Jetzt kommt aber das große Aber. Und das macht auch mich ratlos.
Das Format "Podium mit Kandidaten drauf, Moderatoren, die Fragen stellen, davor das Publikum" scheint so nicht mehr zu funktionieren. Der direkte Platz vor der Bühne sah so aus.
Der Platz in seiner Gesamtheit sah so aus:
Da war noch viel Luft nach oben. Auch das schlechte Wetter ist für die gähnende Leere nur eine müde Erklärung. Wer sich in der Stadt außerdem mit den politisch Aktiven auskennt, musste nicht lange schauen, um die vielen Parteimitglieder unter den Zuschauern zu erkennen.
Erreicht der Wahlkampf die Menschen noch? Haben die Wähler überhaupt noch eine Wahl? Eine Chance auf Veränderung? Die Diskussion über die Nichtwähler hat in den letzten Wochen deutlich an Raum und Relevanz zugenommen. Es geht hier nicht allein um die Frage, ob man unmotiviert ist und aus "Bequemlichkeit" oder "Desinteresse" nicht zu Wahl geht - und wer das eigentlich, der sich der Wahl verweigert. Es geht um die Frage, ob die Wähler nicht fernbleiben, weil sie verstanden haben, dass sich eh nichts ändert. Das System unangetastet bleibt, die Positionen zu gleich sind.
Im Grunde wollte auch ich hören, was die Parteienvertreter zu sagen haben. Wobei es schade war, dass die Piraten, die AfD und die Bündnis 21-Vertreter nicht anwesend waren. Nicht eingeladen? Und es war schade, dass man die eingereichten Fragen der Bürger/Wähler nicht online vorab sehen konnte.

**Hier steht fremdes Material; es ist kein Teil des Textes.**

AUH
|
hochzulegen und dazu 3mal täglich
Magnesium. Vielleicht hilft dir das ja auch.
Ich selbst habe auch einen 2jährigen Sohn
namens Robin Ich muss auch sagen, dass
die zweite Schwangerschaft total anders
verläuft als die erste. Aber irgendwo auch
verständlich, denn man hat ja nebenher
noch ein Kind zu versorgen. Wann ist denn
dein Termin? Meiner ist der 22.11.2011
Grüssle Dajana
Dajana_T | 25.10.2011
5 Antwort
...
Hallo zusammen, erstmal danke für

Dann aber fand ich die Betrachtung des FORMATES viel spannender. Was stellt sich dar? Ich habe einfach mal einen jungen Mann, einen echten Erstwähler, gebeten, mir zu beschreiben, was er da sieht:
Kurze Skizze seiner Einschätzung:
"Die Politik" steht auf einer Bühne. Die Kandidaten sprechen über die Köpfe der Bürger hinweg. Sie bleiben unter sich. Eine große Lücke klafft zwischen ihnen und der Bevölkerung, zu der sie sprechen. Sie senden ihre Botschaften. Hören aber nicht hin. Einzelne Kommentare kommen aus dem Publikum, meist kritische. Die finden kaum ihren Weg auf die Bühne, werden nicht aufgegriffen. Das Volk bleibt unerhört. Die Botschaften sind Politikersprech, sie haben auf alles eine Antwort, die so oder ähnlich im Parteiprogramm steht. Man erkennt die geübten Redner, der Rest ist Unsicherheit. Die Moderatoren geben nicht zu erkennen, welche Fragen von den Bürgern gestellt wurden. Das gesamte Geschehen ist einseitig: hier Sender - dort Empfänger. Hier die Macher - dort die Verwalteten. Moderiert von zwei Menschen, die der politischen Klasse sehr nahe sind, journalistische Selbstdarstellung pflegt, Qualität produzieren möchte - und Auflagen.
In England habe ihm eine Diskussionsrunde in einem öffentlichen Park gut gefallen: Vier Stühle in einem Kreis. Ein Politiker sitzt auf einem Stuhl, drei "Bürger" auf den anderen Stühlen. Jeder konnte mit dem politischen Vertreter ins Gespräch kommen, Dauer jeweils vier Minuten, dann kam die nächste Runde des Volkes auf die drei Stühle. Die Umstehenden hörten zu, spendeten Beifall oder Buhrufe. Alles war direkter. Lebhafter. Wirklicher. Der Moderator nicht erpicht auf eine gute Figur, sondern auf Diskurs.
Und die jungen Leute stellen sich auch nicht mehr auf so einen Platz und hören zu. Wahlkampf findet für sie im Internet statt. Interaktiver. Viel näher dran an denen, die eine Stimme zu vergeben haben."
Ich bin nachdenklich. Morgen findet die Diskussion der Kandidaten im Parkbad statt. Gleiche Besetzung, nur die Einladenden sind Vertreter des DGB. Ich bin gespannt, auch dort werde ich zuhören und die Frage im Kopf behalten: was müsste sich eigentlich ändern? Müsste sich was ändern?